Prayer, then, is certainly not persuading God to do what we want God to do. It is not bending the will of a reluctant God to our will. It does not change His purpose, although it may release His power. “We must not conceive of prayer as overcoming God’s reluctance,” says Archbishop Trench, “but as laying hold of His highest willingness.”
I believe the vast majority of Christians would say, “Prayer is asking things from God.” But surely prayer is much more than merely “getting God to run our errands for us,” as someone puts it. It is a higher thing than the beggar knocking at the rich man’s door.
Prayer is simply the turning of the soul to God.
Prayer is going into “the secret place of the Most High,” and abiding under the shadow of the Almighty (Ps. 91:1). Prayer is a making known to God our wants and desires, and holding out the hand of faith to take His gifts. Prayer is the result of the Holy Spirit dwelling within us. It is communion with God.
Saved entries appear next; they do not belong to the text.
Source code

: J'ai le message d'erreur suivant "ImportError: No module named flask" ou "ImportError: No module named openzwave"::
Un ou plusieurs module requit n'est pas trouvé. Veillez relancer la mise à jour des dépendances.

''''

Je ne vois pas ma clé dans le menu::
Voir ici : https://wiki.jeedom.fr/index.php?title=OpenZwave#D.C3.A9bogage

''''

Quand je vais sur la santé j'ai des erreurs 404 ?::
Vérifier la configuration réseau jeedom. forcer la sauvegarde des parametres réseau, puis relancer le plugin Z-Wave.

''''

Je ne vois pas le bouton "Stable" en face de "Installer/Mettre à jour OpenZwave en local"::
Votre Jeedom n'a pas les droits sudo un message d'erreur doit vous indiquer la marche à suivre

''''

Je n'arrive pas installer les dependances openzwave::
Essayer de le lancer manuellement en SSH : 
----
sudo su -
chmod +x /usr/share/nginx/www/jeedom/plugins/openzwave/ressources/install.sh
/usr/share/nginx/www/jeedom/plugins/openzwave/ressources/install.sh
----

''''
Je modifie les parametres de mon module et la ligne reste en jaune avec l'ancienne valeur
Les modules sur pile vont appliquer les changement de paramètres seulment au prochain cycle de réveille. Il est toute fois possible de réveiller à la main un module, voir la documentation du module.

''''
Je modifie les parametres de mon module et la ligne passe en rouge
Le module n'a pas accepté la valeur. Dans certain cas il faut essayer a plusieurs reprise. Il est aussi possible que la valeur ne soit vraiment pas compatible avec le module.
Prayer is an offering up of our desires unto God for things agreeable to His will, in the name of Christ, with confession of our sins and thankful, acknowledgment of His mercies.
Prayer is a golden chain: one end tied to the tongue of man, the other to the ear of God
Prayer is more than something we do it is something that God does through us.
Prayer is the soul’s breathing itself into the bosom of its heavenly Father.